Clearfield and Tilcsik also discuss ways to improve operators’ mental models of the systems they are using, as well as the use of confidential reporting systems for problems and near-misses.

They devote several chapters to the important topic of allowing dissenting voices to speak openly about their concerns. There is ample evidence that lack of diversity in teams, including corporate boards, has a detrimental effect on quality of discussion. Appointing the “best people for the job” may not be such a great idea if the best people are all the same kind of people. One study found that American community banks were more likely to fail during periods of uncertainty when they had higher proportions of banking experts on their boards. It seems that these experts were overreliant on their previous experiences, were overconfident, and – most importantly – were over-respectful of each others’ opinions. Moreover, domination by banking experts made it harder for challenges to be raised by the non-bankers on the boards. However, where there were higher numbers of non-bankers, the bankers more often had to explain issues in more detail and their opinions were more often challenged.
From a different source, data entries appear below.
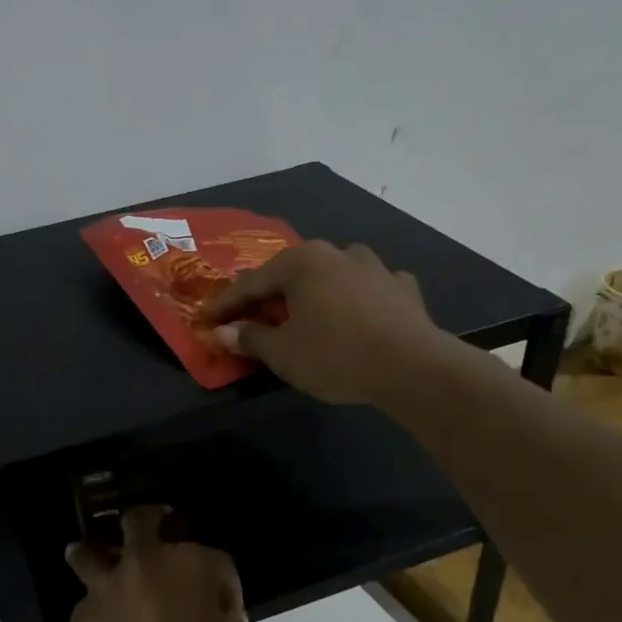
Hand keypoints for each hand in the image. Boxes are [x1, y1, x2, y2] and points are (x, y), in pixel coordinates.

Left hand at [63, 506, 249, 621]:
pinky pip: (88, 594)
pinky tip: (101, 620)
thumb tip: (220, 618)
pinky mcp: (82, 606)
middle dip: (151, 521)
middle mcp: (147, 560)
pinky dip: (95, 602)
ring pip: (95, 549)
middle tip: (155, 534)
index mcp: (192, 565)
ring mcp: (109, 580)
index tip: (224, 610)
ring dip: (98, 552)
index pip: (218, 562)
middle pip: (144, 520)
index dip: (225, 586)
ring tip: (101, 559)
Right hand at [200, 240, 457, 408]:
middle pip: (291, 274)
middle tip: (253, 318)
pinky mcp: (403, 288)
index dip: (226, 305)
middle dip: (270, 296)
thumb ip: (249, 338)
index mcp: (301, 262)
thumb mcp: (282, 353)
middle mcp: (337, 253)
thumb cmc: (335, 355)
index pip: (251, 284)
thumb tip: (224, 332)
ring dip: (315, 292)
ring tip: (307, 313)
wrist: (414, 368)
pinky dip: (356, 300)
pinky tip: (357, 314)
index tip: (207, 320)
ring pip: (332, 276)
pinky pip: (368, 289)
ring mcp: (374, 266)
Other research shows that both gender and ethnic diversity are important, too. An experimental study of stock trading, involving simulations, found that ethnically homogeneous groups of traders tended to copy each other, including each others’ mistakes, resulting in poorer performance. Where groups were more diverse, people were just generally more skeptical in their thinking and therefore more accurate overall. Another study found that companies were less likely to have to issue financial restatements (corrections owing to error or fraud) where there was at least one woman director on the board.

Clearfield and Tilcsik argue that the potential for catastrophe is changing as technologies develop. Systems which previously were not both complex and tightly-coupled are increasingly becoming so. This can of course result in great performance benefits, but may also increase the likelihood that any accidents that do occur will be catastrophic ones.

Meltdown has deservedly received a lot of praise since its publication last year. The examples it describes are fascinating, the explanations are clear, and the proposed solutions (although not magic bullets) deserve attention. Writing in the Financial Times, Andrew Hill cited Meltdown when talking about last year’s UK railway timetable chaos, saying that “organisations must give more of a voice to their naysayers”. The World Economic Forum’s Global Risks Report 2019 carries a short piece by Tilcsik and Clearfield, titled Managing in the Age of Meltdowns.

I highly recommend this excellent book.